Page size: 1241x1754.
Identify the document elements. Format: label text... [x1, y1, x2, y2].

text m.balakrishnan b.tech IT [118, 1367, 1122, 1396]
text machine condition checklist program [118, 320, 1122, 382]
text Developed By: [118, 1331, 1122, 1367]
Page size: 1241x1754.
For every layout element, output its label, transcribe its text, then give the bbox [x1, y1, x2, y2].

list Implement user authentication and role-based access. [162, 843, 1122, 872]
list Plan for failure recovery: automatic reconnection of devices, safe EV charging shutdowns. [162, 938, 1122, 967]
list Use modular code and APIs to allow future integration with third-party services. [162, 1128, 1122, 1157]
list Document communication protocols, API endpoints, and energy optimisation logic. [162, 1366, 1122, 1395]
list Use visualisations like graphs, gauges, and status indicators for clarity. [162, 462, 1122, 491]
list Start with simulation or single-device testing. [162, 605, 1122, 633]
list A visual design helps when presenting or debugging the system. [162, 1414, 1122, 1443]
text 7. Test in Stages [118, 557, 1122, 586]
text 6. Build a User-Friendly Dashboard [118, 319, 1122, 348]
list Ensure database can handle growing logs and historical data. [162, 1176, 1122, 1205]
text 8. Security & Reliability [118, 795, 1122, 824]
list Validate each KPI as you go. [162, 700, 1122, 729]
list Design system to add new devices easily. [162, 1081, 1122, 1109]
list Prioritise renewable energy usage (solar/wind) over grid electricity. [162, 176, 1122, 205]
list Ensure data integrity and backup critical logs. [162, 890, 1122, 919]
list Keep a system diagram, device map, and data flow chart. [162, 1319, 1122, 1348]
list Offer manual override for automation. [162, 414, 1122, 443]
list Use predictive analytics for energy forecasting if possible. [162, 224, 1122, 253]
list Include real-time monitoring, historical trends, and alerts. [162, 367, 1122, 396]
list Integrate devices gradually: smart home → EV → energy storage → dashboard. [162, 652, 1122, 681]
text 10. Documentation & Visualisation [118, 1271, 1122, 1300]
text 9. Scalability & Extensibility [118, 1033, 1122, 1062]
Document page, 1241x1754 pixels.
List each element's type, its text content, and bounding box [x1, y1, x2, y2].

**Task description:** Quote the records word for word, starting at the line that contains "Document page, 1241x1754 pixels." and ending at the last line of the records.

**Full response:**
Document page, 1241x1754 pixels.
List each element's type, its text content, and bounding box [x1, y1, x2, y2].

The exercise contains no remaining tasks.